Starting at the line below holding "39: (594, 287)" and stopping at the line holding "74: (225, 382)", print every line exactly, both ends included, and leave the rest out.

(Saved data entries)
↓

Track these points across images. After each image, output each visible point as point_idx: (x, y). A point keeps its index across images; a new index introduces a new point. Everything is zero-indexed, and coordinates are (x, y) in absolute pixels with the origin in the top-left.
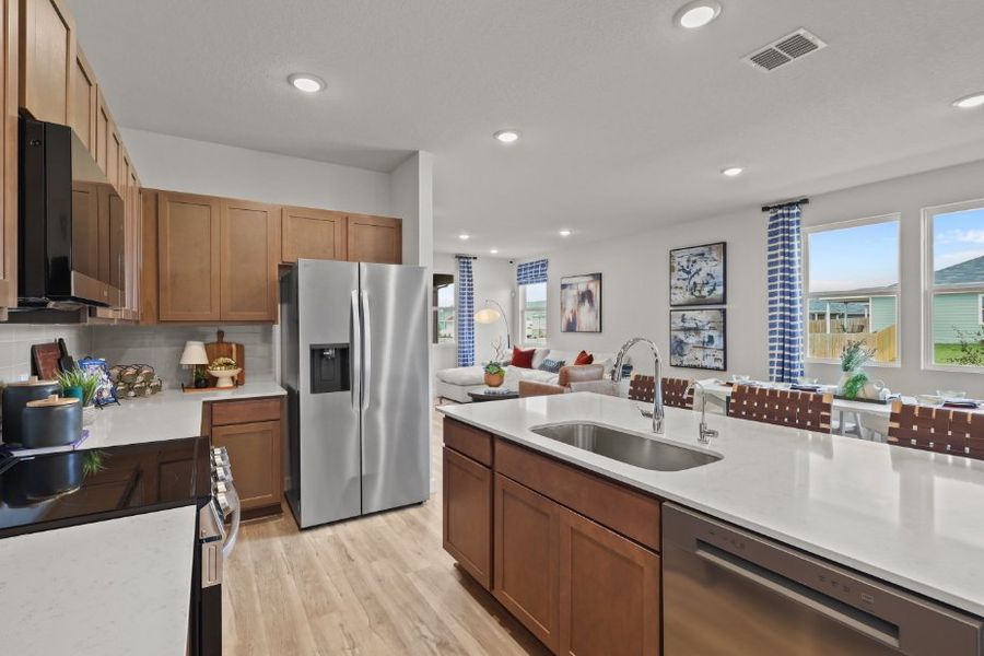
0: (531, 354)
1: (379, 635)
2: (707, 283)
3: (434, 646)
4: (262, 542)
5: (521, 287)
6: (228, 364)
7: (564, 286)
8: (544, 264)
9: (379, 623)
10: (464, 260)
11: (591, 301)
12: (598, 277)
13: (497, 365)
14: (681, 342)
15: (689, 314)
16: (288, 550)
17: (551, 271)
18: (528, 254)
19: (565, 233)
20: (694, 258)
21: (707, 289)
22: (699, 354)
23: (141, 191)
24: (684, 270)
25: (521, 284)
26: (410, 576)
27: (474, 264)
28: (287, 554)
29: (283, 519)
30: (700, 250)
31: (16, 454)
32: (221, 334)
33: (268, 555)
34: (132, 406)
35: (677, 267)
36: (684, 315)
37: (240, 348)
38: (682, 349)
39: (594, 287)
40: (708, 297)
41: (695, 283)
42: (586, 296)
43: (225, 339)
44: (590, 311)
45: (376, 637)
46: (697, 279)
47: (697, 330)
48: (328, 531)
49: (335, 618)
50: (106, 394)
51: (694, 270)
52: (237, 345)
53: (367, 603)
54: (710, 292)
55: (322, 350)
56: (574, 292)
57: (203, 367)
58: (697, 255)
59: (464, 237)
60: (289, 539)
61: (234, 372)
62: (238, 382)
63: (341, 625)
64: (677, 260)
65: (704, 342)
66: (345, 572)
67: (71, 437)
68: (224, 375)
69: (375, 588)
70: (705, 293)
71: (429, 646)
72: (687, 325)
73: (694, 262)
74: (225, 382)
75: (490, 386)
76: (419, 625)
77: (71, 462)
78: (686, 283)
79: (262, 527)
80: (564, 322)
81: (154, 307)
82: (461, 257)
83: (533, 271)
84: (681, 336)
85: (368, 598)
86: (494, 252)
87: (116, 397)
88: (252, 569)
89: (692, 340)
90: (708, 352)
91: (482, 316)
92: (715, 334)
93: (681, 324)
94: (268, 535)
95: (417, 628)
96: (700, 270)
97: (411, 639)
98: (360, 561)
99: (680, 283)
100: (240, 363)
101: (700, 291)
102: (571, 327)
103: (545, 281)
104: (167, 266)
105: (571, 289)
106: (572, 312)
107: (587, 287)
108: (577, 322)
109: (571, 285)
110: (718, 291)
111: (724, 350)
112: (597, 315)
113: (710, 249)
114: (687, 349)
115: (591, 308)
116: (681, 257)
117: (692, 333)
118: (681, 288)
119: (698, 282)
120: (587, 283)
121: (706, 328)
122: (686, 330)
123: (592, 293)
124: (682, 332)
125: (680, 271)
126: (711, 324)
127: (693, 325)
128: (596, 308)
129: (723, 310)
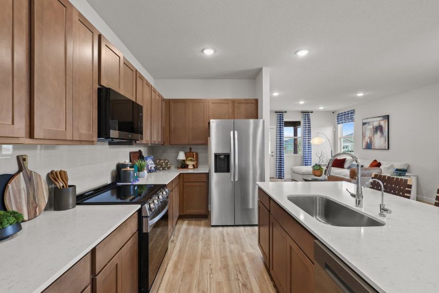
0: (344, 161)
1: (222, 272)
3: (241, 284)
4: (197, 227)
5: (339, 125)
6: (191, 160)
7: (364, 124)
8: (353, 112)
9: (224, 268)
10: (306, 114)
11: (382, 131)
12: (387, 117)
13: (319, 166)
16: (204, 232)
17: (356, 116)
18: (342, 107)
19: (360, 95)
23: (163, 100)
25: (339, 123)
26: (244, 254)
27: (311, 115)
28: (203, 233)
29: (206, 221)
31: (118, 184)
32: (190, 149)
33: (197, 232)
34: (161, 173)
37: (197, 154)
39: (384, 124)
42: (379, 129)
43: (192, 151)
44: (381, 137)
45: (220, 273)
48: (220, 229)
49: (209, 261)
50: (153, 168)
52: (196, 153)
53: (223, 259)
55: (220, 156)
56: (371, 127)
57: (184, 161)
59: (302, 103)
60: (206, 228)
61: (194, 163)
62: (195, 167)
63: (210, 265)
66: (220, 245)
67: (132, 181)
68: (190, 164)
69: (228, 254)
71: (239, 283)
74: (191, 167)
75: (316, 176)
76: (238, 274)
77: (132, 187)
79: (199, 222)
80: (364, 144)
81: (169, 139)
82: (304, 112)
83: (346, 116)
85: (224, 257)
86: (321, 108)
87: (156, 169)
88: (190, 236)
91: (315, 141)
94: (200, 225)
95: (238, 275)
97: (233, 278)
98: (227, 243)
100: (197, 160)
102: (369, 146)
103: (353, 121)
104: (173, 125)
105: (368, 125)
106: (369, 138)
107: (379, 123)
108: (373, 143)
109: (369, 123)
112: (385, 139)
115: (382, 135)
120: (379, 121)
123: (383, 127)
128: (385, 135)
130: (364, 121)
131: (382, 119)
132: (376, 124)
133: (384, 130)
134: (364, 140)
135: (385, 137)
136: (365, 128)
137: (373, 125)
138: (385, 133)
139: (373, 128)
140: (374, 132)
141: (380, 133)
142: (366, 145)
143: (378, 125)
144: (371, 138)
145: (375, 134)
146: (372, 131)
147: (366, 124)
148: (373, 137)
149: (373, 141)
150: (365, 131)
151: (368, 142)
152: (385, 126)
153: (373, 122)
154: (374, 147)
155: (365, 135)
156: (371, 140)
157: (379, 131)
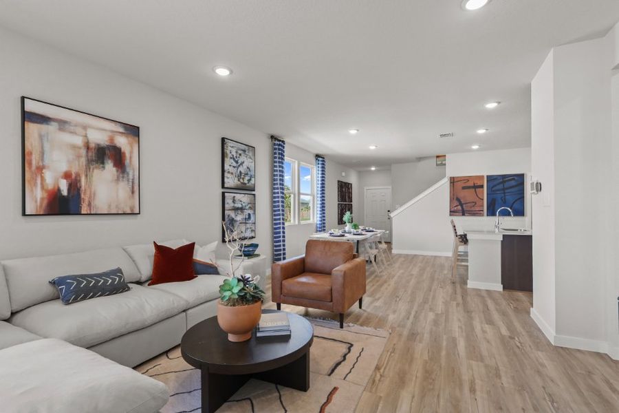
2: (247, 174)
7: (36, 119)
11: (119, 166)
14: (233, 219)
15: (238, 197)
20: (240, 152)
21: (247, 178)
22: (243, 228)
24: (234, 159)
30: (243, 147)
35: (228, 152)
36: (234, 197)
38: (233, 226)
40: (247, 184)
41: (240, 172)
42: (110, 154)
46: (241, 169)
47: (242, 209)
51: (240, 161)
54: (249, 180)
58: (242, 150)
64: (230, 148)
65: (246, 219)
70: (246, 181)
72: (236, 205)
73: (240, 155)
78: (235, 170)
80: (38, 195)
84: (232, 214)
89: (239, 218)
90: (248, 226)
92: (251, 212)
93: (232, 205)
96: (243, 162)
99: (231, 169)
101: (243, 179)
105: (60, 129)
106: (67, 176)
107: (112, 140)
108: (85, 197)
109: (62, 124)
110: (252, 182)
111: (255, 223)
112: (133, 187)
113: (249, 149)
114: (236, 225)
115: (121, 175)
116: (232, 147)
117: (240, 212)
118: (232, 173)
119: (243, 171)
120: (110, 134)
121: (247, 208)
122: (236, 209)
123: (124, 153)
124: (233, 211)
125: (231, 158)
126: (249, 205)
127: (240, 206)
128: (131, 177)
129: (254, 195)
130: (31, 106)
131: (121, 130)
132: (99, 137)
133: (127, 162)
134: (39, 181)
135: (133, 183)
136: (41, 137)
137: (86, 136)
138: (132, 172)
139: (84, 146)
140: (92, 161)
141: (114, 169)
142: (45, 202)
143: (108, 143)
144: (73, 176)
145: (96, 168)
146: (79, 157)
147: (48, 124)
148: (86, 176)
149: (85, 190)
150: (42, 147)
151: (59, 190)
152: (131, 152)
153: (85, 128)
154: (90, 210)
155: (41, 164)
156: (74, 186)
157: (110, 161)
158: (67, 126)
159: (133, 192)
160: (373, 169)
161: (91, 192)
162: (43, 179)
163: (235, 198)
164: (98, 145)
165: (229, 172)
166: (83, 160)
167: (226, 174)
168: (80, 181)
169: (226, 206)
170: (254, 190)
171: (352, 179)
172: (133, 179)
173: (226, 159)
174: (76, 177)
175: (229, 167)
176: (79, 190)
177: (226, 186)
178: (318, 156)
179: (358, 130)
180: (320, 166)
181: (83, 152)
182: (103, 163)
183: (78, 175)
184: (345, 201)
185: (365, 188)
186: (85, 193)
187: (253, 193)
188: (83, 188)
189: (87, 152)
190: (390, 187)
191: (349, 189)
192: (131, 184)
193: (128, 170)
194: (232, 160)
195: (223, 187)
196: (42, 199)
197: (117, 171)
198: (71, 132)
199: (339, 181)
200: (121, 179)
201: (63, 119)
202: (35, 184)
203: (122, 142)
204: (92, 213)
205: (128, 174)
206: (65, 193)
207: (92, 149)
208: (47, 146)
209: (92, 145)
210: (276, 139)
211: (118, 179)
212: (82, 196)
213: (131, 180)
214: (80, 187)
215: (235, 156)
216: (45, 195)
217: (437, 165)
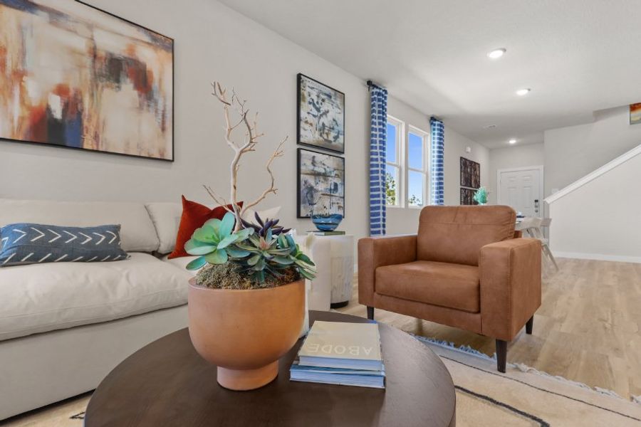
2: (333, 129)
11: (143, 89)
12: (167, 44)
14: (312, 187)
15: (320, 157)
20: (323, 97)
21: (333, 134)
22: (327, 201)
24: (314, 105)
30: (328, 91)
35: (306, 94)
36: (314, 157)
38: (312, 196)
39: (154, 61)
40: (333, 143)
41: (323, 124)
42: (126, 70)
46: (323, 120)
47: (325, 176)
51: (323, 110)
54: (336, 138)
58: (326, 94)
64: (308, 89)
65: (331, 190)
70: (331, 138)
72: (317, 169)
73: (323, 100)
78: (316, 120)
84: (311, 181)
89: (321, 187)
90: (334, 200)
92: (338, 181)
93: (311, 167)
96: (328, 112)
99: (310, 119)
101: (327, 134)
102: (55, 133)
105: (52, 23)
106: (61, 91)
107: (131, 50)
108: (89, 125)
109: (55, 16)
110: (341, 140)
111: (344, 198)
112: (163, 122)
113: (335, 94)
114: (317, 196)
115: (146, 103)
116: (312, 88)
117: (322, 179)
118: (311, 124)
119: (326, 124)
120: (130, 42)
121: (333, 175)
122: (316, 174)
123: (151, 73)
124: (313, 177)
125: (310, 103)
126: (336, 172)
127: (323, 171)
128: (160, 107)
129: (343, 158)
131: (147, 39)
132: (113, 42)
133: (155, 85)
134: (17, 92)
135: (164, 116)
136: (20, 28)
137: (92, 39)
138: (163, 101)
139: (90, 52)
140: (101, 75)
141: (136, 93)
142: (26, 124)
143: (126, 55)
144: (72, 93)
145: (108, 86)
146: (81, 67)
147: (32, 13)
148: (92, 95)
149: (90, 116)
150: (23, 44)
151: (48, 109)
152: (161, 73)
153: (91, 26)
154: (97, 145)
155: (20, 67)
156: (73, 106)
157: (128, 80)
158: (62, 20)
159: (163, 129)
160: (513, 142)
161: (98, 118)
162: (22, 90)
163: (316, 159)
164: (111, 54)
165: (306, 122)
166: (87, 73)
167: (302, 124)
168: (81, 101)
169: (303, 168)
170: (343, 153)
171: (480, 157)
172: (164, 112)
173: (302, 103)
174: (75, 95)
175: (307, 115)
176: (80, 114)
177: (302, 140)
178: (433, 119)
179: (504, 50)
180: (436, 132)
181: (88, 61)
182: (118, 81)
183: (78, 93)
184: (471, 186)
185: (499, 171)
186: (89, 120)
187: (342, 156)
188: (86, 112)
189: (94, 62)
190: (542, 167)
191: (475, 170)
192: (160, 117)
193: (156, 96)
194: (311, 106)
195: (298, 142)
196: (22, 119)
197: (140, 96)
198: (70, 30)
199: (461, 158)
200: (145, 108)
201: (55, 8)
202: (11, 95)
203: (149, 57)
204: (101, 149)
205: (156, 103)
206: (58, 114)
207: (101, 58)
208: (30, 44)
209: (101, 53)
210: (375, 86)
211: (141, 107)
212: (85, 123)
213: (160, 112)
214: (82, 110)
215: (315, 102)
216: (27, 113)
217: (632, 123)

↑

§ Written response
39: (594, 287)
40: (708, 297)
41: (695, 283)
42: (586, 296)
43: (225, 339)
44: (590, 311)
45: (376, 637)
46: (697, 279)
47: (697, 330)
48: (328, 531)
49: (335, 618)
50: (106, 394)
51: (694, 270)
52: (237, 345)
53: (367, 603)
54: (710, 292)
55: (322, 350)
56: (574, 292)
57: (203, 367)
58: (697, 255)
59: (464, 237)
60: (289, 539)
61: (234, 372)
62: (238, 382)
63: (341, 625)
64: (677, 260)
65: (704, 342)
66: (345, 572)
67: (71, 437)
68: (224, 375)
69: (375, 588)
70: (705, 293)
71: (429, 646)
72: (687, 325)
73: (694, 262)
74: (225, 382)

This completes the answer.